An alternative embodiment is shown in Fig. 7. The protrusions are configured to be radially flexible and inclined radially inwards in a relaxed state such that a distance d’ between proximal ends of protrusions on opposing sides of the opening is less than the opening diameter d. In this manner, the protrusions 16 will be kept in a tensioned state, axially parallel around the opening 14, when the cap (not shown) covers the proximal end of the medicament delivery device 100. However, when the cap is removed, the protrusions 16 are allowed to collapse radially inwards into the relaxed state.
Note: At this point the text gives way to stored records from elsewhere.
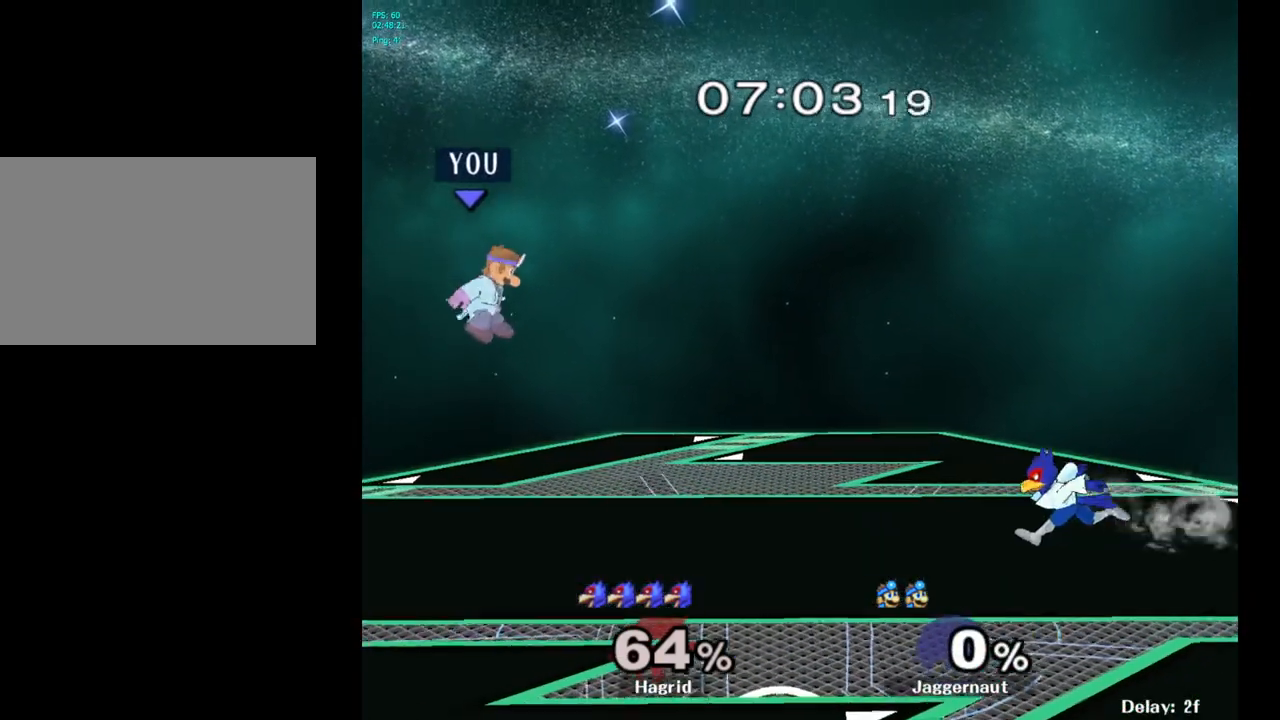
{"buttons": [], "left_stick": "right", "right_stick": "center", "events": [[383, "left_stick", "center"], [467, "left_stick", "right"]]}
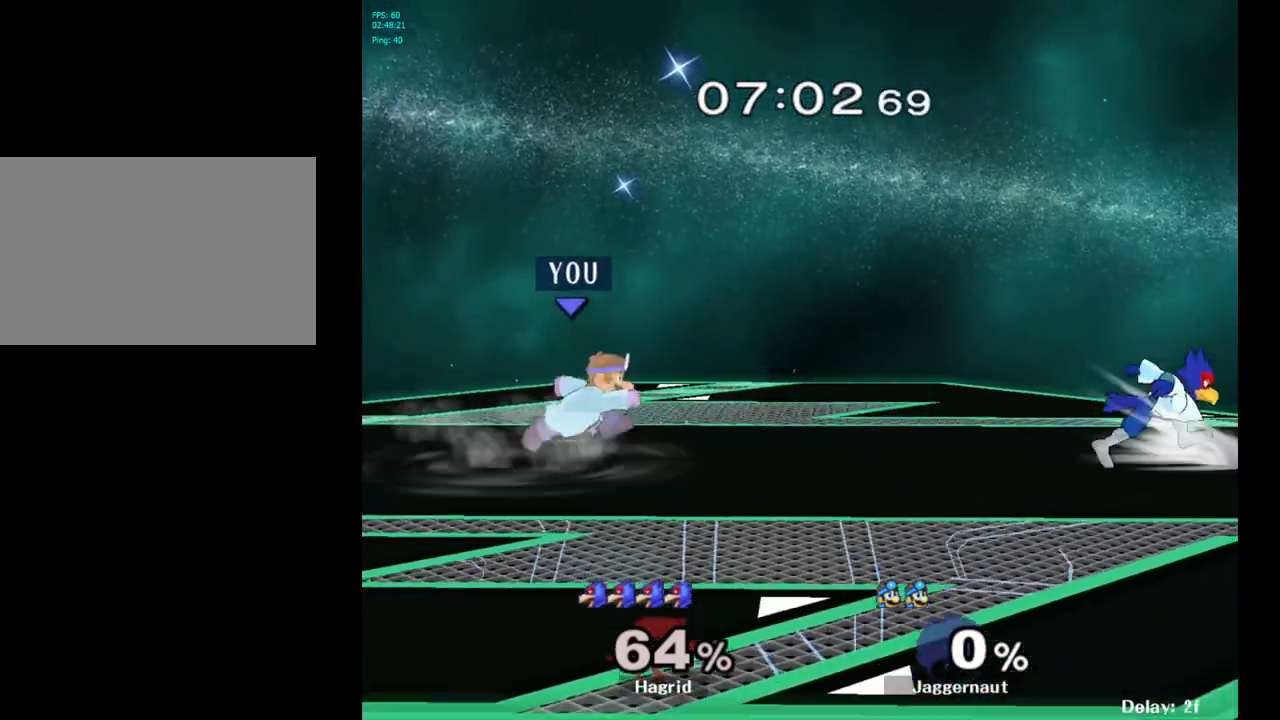
{"buttons": ["Y"], "left_stick": "center", "right_stick": "center", "events": [[350, "Y", "down"], [417, "left_stick", "center"]]}
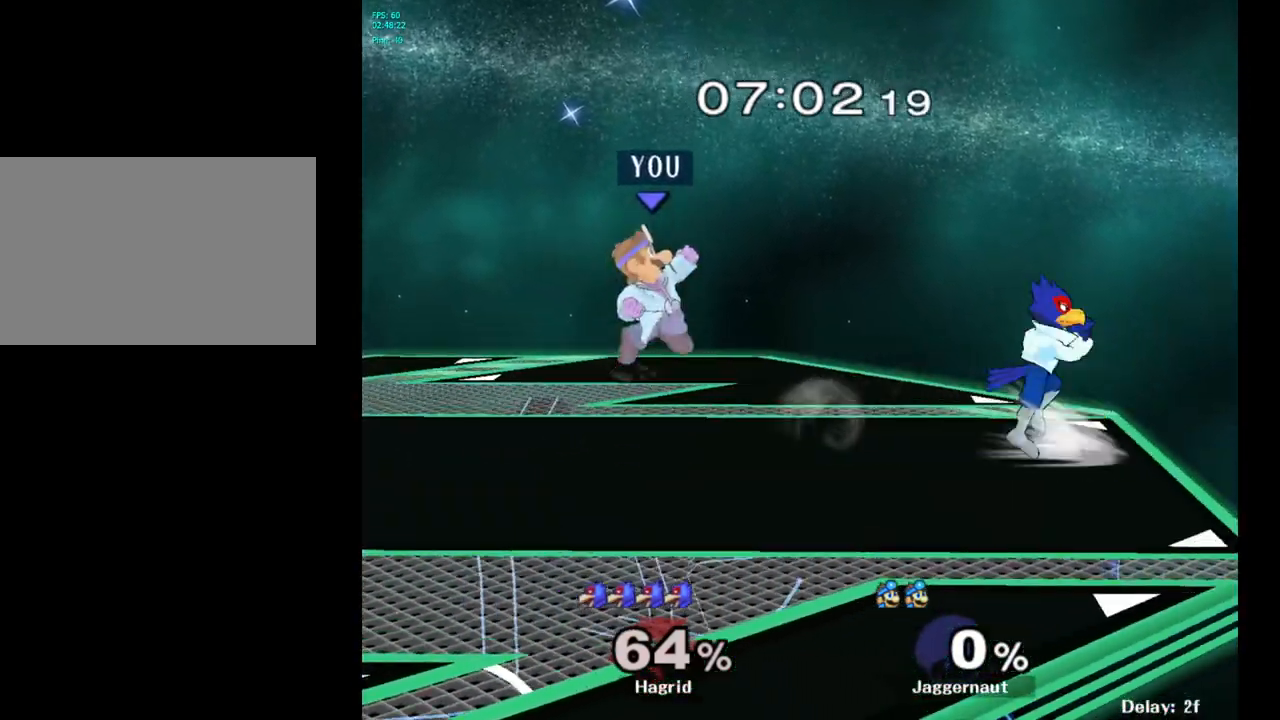
{"buttons": [], "left_stick": "left", "right_stick": "center", "events": [[117, "A", "down"], [267, "Y", "up"], [417, "A", "up"], [450, "left_stick", "left"]]}
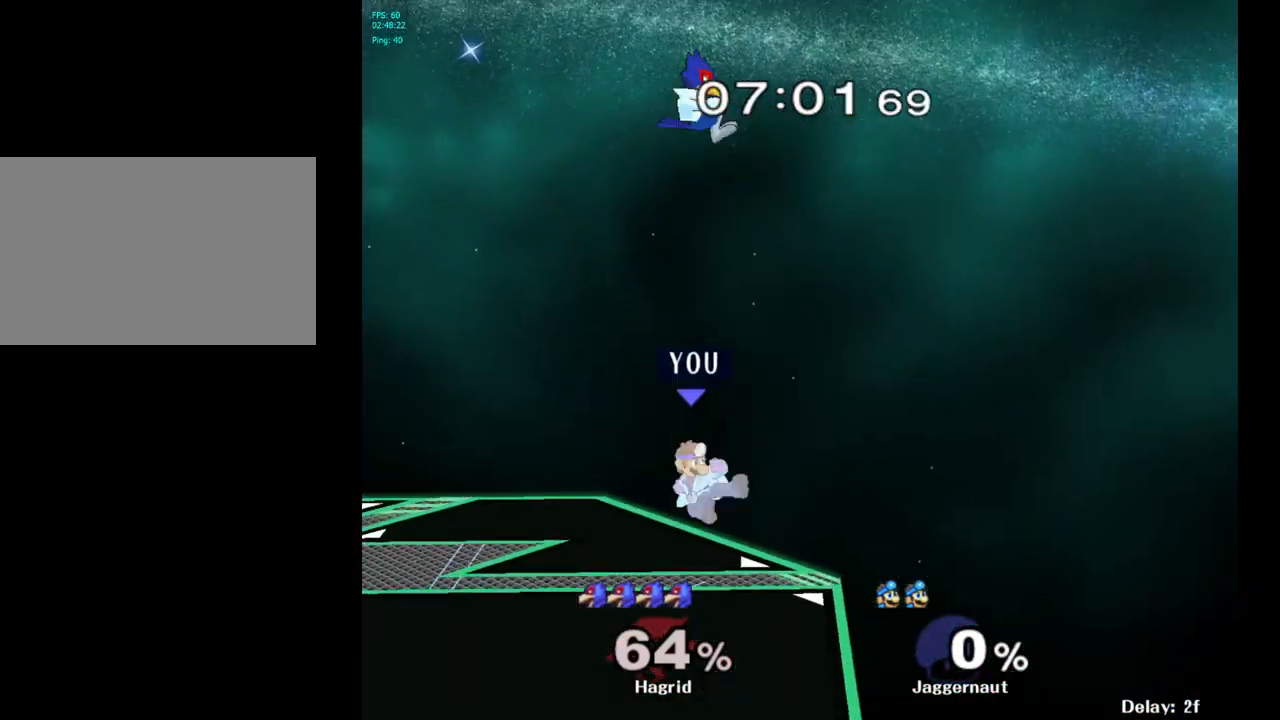
{"buttons": [], "left_stick": "center", "right_stick": "center", "events": [[217, "R1", "down"], [233, "left_stick", "down-left"], [333, "R1", "up"], [417, "left_stick", "center"]]}
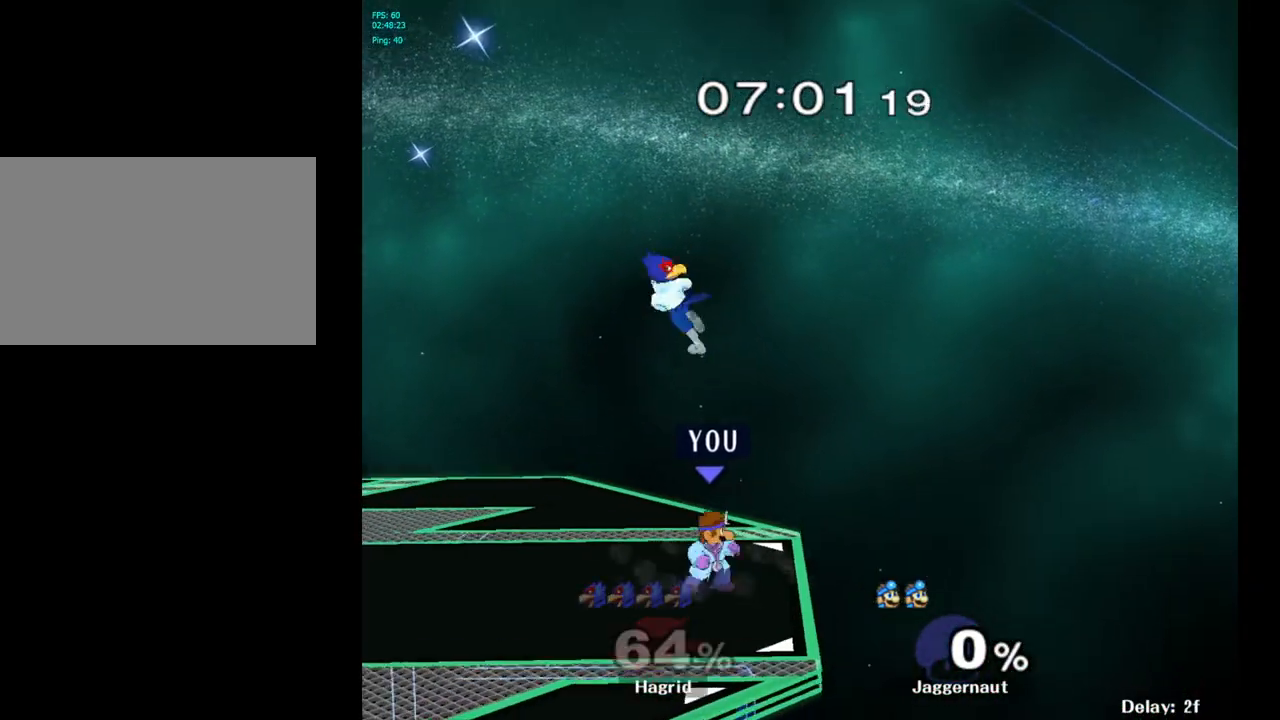
{"buttons": [], "left_stick": "center", "right_stick": "center", "events": [[50, "Y", "down"], [50, "left_stick", "up"], [133, "A", "down"], [183, "Y", "up"], [267, "left_stick", "up-left"], [300, "A", "up"], [500, "left_stick", "center"]]}
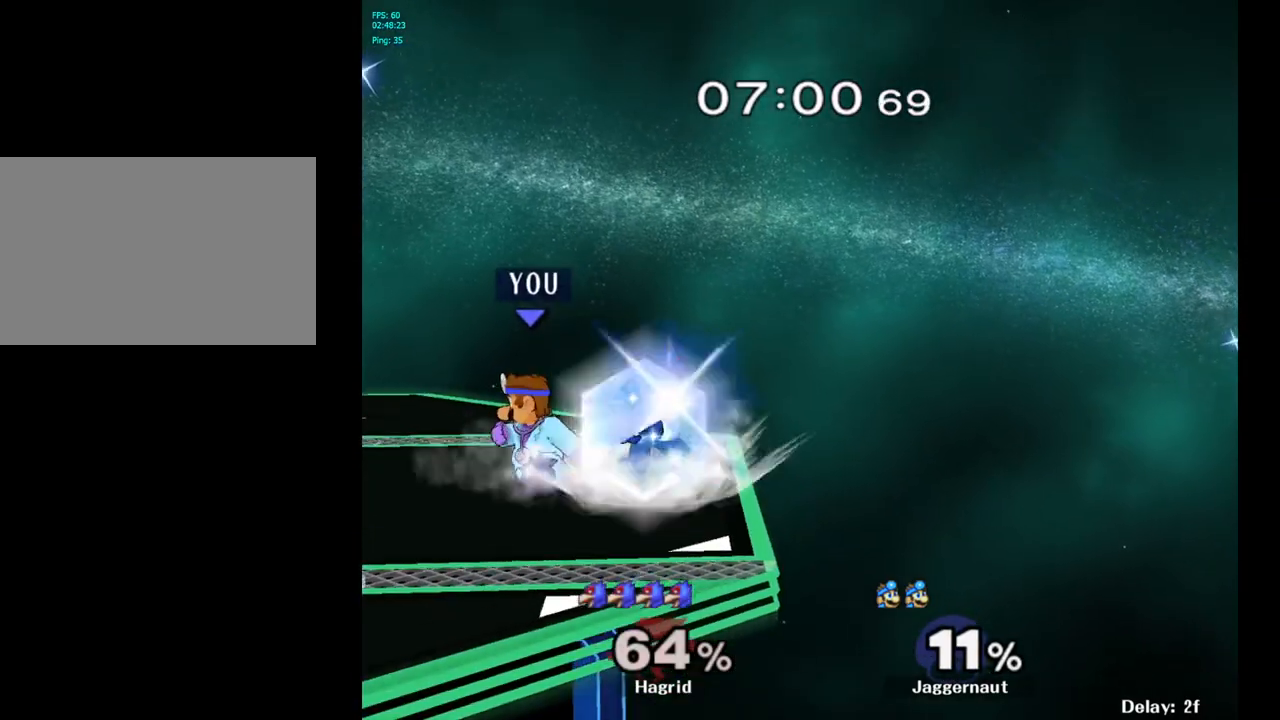
{"buttons": [], "left_stick": "left", "right_stick": "center", "events": [[50, "A", "down"], [217, "A", "up"], [450, "left_stick", "left"]]}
In this state the protrusions 16 extend radially inside the opening 14, such that the smaller diameter d’ between the proximal ends of the protrusions affects how far the object 90 may intrude into the opening 14. Thereby the intrusion depth is reduced further.

A suitable length p of the protrusions 16 may range between 0,5 mm - 3 mm. More preferably the length p is 1 mm - 2 mm. The length of the protrusions 16 should reduce the intrusion depth i of the object 90, but should not extend so far that the stroke length of the activation movement needs to be adjusted.